Review of Oamaru search and rescue incident
Terms of reference for review of Oamaru search and rescue incident
A review has got underway into the circumstances surrounding the search and rescue response to the boating accident off the Oamaru coast on May 11 2003, with the appointment of a reviewer and agreement on the terms of reference.
John Bowdler, a former Deputy Secretary for Transport in the Australian federal government, arrived in New Zealand yesterday to begin the independent review of the search and rescue processes following the accident where three men drowned and two were rescued after their fishing boat was swamped by waves.
The Transport Minister Paul Swain says "the purpose of this review is not to allocate fault to any party, but to provide a prompt investigation and if necessary to recommend any changes to current search and rescue arrangements or procedures".
On May 13 Mr Swain instructed the newly formed New Zealand Search and Rescue Council to investigate the incident, and the Council has now approved the terms of reference for the review.
Mr Swain says the terms of reference are: -
To gain an understanding of the sequence and times of events in the search and rescue response to the incident of 11 May 2003; To ascertain whether the current search and rescue arrangements and procedures were followed; To ascertain whether the arrangements and procedures are appropriate for an incident of this nature; In the light of the findings of 1 - 3 above, to consider whether the arrangements and procedures need immediate remedial attention; and To make recommendations to the New Zealand Search and Rescue Council, as appropriate, by 31 July 2003.

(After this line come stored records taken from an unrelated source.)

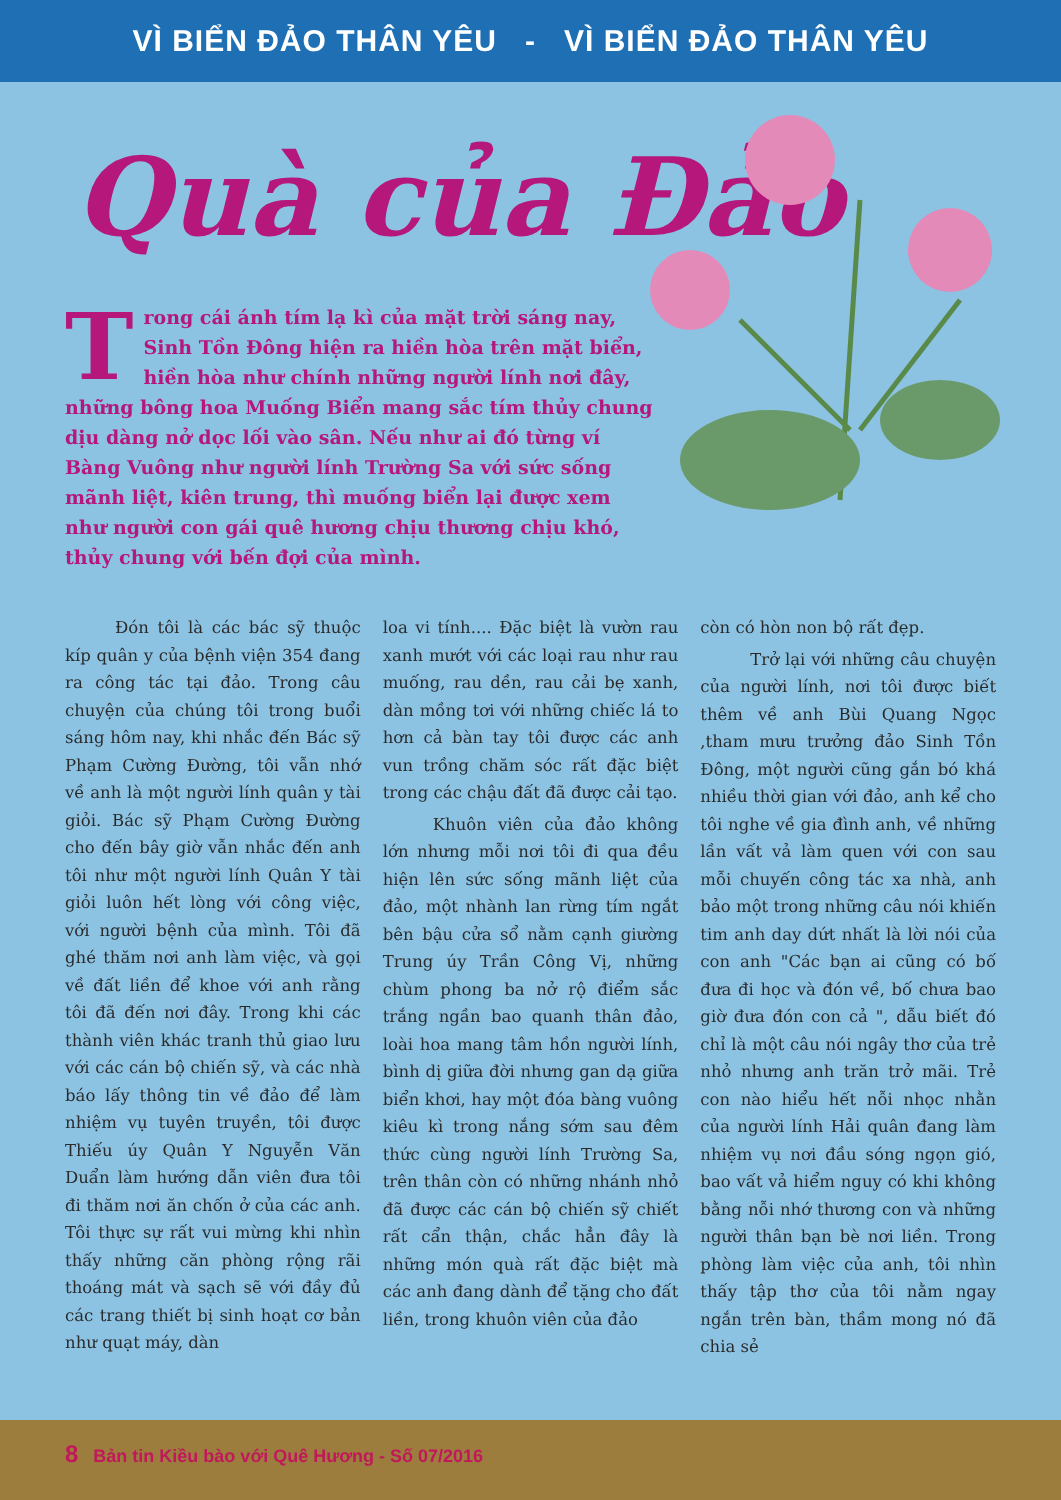VÌ BIỂN ĐẢO THÂN YÊU - VÌ BIỂN ĐẢO THÂN YÊU
Quà của Đảo
Trong cái ánh tím lạ kì của mặt trời sáng nay, Sinh Tồn Đông hiện ra hiền hòa trên mặt biển, hiền hòa như chính những người lính nơi đây, những bông hoa Muống Biển mang sắc tím thủy chung dịu dàng nở dọc lối vào sân. Nếu như ai đó từng ví Bàng Vuông như người lính Trường Sa với sức sống mãnh liệt, kiên trung, thì muống biển lại được xem như người con gái quê hương chịu thương chịu khó, thủy chung với bến đợi của mình.
Đón tôi là các bác sỹ thuộc kíp quân y của bệnh viện 354 đang ra công tác tại đảo. Trong câu chuyện của chúng tôi trong buổi sáng hôm nay, khi nhắc đến Bác sỹ Phạm Cường Đường, tôi vẫn nhớ về anh là một người lính quân y tài giỏi. Bác sỹ Phạm Cường Đường cho đến bây giờ vẫn nhắc đến anh tôi như một người lính Quân Y tài giỏi luôn hết lòng với công việc, với người bệnh của mình. Tôi đã ghé thăm nơi anh làm việc, và gọi về đất liền để khoe với anh rằng tôi đã đến nơi đây. Trong khi các thành viên khác tranh thủ giao lưu với các cán bộ chiến sỹ, và các nhà báo lấy thông tin về đảo để làm nhiệm vụ tuyên truyền, tôi được Thiếu úy Quân Y Nguyễn Văn Duẩn làm hướng dẫn viên đưa tôi đi thăm nơi ăn chốn ở của các anh. Tôi thực sự rất vui mừng khi nhìn thấy những căn phòng rộng rãi thoáng mát và sạch sẽ với đầy đủ các trang thiết bị sinh hoạt cơ bản như quạt máy, dàn
loa vi tính.... Đặc biệt là vườn rau xanh mướt với các loại rau như rau muống, rau dền, rau cải bẹ xanh, dàn mồng tơi với những chiếc lá to hơn cả bàn tay tôi được các anh vun trồng chăm sóc rất đặc biệt trong các chậu đất đã được cải tạo.
Khuôn viên của đảo không lớn nhưng mỗi nơi tôi đi qua đều hiện lên sức sống mãnh liệt của đảo, một nhành lan rừng tím ngắt bên bậu cửa sổ nằm cạnh giường Trung úy Trần Công Vị, những chùm phong ba nở rộ điểm sắc trắng ngần bao quanh thân đảo, loài hoa mang tâm hồn người lính, bình dị giữa đời nhưng gan dạ giữa biển khơi, hay một đóa bàng vuông kiêu kì trong nắng sớm sau đêm thức cùng người lính Trường Sa, trên thân còn có những nhánh nhỏ đã được các cán bộ chiến sỹ chiết rất cẩn thận, chắc hẳn đây là những món quà rất đặc biệt mà các anh đang dành để tặng cho đất liền, trong khuôn viên của đảo
còn có hòn non bộ rất đẹp.
Trở lại với những câu chuyện của người lính, nơi tôi được biết thêm về anh Bùi Quang Ngọc ,tham mưu trưởng đảo Sinh Tồn Đông, một người cũng gắn bó khá nhiều thời gian với đảo, anh kể cho tôi nghe về gia đình anh, về những lần vất vả làm quen với con sau mỗi chuyến công tác xa nhà, anh bảo một trong những câu nói khiến tim anh day dứt nhất là lời nói của con anh "Các bạn ai cũng có bố đưa đi học và đón về, bố chưa bao giờ đưa đón con cả ", dẫu biết đó chỉ là một câu nói ngây thơ của trẻ nhỏ nhưng anh trăn trở mãi. Trẻ con nào hiểu hết nỗi nhọc nhằn của người lính Hải quân đang làm nhiệm vụ nơi đầu sóng ngọn gió, bao vất vả hiểm nguy có khi không bằng nỗi nhớ thương con và những người thân bạn bè nơi liền. Trong phòng làm việc của anh, tôi nhìn thấy tập thơ của tôi nằm ngay ngắn trên bàn, thầm mong nó đã chia sẻ
8 Bản tin Kiều bào với Quê Hương - Số 07/2016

Mr Swain says the SAR Council approved the terms of reference only after seeking legal advice that the review would not duplicate or pre-empt other inquiries by agencies such as the police, the coroner, or the Maritime Safety Authority.
Mr Swain says "the SAR Council has looked for someone from outside New Zealand to lead the review because of the involvement of so many agencies and organisations in the original incident."
Mr Swain says "it is vital to ensure that any review is free from criticism of conflict of interest, as well as providing a thorough, objective and independent process to evaluate the procedures surrounding the response to the incident."
Mr Bowdler will be provided with an independent technical assistant from Australia, and an independent legal advisor, John Marshall, a practising barrister from Wellington.
The review team has been asked to complete its report by the end of July 2003.
The New Zealand Search and Rescue Council first met in April 2003, and comprises the Chief Executives of the Ministry of Transport, the Maritime Safety Authority, the Police, the Civil Aviation Authority, and the Defence Force.
It reports to the Ministers of Transport, Police and Defence.
It replaces the former Search and Rescue Committee, but the Council has additional functions such as providing strategic advice and co-ordination for all search and rescue activities.